What is required: Please print only the top portion of the entries below, ending with the line that contains "Images for illustrative", exactly as written.

Page-level text extractions

------------------------------

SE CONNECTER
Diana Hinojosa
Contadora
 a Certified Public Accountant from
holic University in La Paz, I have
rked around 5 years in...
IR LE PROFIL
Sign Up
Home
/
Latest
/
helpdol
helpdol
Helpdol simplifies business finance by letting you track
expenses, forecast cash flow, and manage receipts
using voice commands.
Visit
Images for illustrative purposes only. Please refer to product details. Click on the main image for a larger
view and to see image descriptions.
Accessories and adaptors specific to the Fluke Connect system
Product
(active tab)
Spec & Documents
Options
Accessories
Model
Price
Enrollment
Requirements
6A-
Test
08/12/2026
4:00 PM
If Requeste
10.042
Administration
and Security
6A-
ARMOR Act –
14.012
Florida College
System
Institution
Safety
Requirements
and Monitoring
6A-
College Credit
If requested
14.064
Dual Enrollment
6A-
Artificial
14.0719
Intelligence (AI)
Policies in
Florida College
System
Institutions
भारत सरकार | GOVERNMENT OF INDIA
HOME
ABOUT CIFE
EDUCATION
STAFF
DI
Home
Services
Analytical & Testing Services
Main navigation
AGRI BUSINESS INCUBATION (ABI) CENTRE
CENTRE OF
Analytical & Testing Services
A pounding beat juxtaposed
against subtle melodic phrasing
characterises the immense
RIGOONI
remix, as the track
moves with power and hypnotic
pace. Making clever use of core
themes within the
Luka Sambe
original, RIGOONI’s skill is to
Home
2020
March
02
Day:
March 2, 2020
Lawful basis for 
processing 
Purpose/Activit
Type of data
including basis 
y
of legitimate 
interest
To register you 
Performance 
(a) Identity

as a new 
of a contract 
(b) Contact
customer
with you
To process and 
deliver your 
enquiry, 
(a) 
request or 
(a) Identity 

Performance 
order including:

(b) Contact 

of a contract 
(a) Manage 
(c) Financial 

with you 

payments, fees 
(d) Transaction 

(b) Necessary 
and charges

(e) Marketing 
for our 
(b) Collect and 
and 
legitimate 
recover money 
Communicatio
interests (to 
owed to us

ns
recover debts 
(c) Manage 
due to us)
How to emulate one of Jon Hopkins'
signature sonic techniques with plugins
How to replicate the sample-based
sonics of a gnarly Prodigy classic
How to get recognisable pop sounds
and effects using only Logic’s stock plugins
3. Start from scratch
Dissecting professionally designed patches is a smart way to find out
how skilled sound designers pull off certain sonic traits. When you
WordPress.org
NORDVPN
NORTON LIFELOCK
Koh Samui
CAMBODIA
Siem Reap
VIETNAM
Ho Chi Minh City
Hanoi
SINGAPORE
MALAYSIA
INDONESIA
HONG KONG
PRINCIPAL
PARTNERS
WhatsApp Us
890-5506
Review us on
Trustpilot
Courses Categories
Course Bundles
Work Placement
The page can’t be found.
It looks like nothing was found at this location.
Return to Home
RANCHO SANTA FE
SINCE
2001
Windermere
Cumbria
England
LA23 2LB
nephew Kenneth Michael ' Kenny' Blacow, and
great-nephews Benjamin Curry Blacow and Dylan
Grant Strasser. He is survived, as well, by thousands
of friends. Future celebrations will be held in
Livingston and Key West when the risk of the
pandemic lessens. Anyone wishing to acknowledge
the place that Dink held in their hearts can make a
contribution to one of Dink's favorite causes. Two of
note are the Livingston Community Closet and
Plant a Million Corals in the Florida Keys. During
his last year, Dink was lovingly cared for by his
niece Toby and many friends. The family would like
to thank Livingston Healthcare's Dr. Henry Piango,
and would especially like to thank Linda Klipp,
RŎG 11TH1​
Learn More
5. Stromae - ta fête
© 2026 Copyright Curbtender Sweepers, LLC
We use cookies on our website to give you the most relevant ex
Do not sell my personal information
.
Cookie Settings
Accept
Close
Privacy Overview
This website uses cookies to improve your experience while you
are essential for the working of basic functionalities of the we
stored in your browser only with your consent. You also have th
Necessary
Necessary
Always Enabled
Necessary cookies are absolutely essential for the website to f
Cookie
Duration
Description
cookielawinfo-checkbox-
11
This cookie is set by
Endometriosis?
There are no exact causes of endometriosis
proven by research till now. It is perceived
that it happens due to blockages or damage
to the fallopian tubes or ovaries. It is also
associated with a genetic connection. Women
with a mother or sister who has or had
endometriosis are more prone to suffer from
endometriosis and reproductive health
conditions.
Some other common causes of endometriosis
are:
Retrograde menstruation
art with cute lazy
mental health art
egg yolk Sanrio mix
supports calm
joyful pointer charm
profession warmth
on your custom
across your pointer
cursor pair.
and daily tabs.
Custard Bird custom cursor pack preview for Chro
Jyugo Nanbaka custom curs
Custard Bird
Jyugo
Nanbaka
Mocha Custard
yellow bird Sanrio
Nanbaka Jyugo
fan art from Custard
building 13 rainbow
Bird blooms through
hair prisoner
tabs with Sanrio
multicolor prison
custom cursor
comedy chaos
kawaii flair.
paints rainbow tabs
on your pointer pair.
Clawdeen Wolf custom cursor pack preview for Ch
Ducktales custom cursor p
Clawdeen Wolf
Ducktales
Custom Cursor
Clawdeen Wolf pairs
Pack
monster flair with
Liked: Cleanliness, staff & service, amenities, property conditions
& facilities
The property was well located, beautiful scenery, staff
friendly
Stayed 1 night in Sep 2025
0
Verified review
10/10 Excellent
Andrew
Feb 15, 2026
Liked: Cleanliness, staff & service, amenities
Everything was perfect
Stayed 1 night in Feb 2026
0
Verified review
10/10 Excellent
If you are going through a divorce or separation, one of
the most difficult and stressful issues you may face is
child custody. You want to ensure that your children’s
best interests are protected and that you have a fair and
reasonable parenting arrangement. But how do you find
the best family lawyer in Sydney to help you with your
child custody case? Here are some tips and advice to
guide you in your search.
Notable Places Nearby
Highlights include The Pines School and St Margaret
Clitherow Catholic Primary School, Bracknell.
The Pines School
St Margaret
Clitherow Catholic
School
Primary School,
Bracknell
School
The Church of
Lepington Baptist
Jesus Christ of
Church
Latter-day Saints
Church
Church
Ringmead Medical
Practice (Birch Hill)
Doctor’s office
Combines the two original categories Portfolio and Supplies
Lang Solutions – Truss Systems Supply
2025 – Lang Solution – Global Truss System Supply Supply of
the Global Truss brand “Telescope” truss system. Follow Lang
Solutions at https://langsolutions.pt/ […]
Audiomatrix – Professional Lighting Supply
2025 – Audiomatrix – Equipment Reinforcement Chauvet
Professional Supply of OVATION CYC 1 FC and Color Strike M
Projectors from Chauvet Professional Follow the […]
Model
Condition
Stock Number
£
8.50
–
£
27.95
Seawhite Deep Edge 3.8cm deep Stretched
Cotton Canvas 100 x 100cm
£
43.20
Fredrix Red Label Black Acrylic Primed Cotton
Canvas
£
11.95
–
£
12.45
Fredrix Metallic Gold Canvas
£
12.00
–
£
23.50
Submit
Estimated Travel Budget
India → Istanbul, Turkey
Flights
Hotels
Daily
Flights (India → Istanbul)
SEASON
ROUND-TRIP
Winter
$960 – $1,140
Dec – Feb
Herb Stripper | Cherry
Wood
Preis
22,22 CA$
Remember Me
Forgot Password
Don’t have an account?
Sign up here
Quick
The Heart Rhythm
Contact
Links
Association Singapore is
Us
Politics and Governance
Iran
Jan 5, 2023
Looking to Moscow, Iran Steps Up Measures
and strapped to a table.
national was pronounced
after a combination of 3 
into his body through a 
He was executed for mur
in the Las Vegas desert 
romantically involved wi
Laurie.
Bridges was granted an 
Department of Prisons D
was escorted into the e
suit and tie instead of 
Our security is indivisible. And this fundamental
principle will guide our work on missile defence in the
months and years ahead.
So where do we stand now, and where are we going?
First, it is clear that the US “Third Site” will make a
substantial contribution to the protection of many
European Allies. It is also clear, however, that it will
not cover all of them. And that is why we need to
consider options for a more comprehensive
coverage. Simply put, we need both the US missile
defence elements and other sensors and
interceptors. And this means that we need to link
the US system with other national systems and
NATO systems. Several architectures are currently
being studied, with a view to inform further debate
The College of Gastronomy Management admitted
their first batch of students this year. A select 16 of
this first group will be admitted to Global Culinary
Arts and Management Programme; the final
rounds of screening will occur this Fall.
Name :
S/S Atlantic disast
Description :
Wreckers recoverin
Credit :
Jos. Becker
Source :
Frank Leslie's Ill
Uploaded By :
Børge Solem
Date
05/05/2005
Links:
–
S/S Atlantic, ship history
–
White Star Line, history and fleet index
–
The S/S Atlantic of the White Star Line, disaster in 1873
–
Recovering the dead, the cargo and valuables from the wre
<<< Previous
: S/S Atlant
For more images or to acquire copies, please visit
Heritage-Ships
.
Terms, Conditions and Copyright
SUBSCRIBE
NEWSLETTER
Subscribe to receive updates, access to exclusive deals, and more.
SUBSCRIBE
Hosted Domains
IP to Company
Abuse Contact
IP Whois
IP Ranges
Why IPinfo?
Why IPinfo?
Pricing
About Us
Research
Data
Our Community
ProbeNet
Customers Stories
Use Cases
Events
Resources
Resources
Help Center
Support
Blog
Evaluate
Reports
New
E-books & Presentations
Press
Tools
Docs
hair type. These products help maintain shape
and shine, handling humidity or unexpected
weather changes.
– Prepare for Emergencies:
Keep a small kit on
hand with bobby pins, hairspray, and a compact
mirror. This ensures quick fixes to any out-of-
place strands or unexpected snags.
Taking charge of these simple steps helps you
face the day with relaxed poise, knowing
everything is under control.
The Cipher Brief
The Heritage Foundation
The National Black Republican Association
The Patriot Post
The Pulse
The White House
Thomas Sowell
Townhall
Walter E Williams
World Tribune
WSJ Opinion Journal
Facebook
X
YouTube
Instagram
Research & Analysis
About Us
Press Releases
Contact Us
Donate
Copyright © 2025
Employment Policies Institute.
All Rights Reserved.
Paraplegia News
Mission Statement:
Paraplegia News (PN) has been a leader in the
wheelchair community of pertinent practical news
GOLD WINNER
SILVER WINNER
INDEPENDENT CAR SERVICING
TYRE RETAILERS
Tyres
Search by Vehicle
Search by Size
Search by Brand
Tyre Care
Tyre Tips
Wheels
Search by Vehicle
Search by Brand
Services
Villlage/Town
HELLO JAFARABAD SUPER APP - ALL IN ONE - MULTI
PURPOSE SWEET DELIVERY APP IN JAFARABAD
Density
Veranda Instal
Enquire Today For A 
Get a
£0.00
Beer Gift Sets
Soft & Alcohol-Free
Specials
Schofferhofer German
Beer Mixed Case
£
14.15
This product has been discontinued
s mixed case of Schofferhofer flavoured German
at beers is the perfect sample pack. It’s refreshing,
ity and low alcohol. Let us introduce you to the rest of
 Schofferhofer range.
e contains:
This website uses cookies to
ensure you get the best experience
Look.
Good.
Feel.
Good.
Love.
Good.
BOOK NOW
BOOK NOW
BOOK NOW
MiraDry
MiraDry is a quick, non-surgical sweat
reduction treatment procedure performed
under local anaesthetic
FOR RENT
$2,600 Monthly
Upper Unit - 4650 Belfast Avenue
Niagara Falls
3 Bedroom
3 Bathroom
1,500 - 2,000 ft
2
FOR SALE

------------------------------

Result of the exercise:
SE CONNECTER
Diana Hinojosa
Contadora
 a Certified Public Accountant from
holic University in La Paz, I have
rked around 5 years in...
IR LE PROFIL
Sign Up
Home
/
Latest
/
helpdol
helpdol
Helpdol simplifies business finance by letting you track
expenses, forecast cash flow, and manage receipts
using voice commands.
Visit
Images for illustrative purposes only. Please refer to product details. Click on the main image for a larger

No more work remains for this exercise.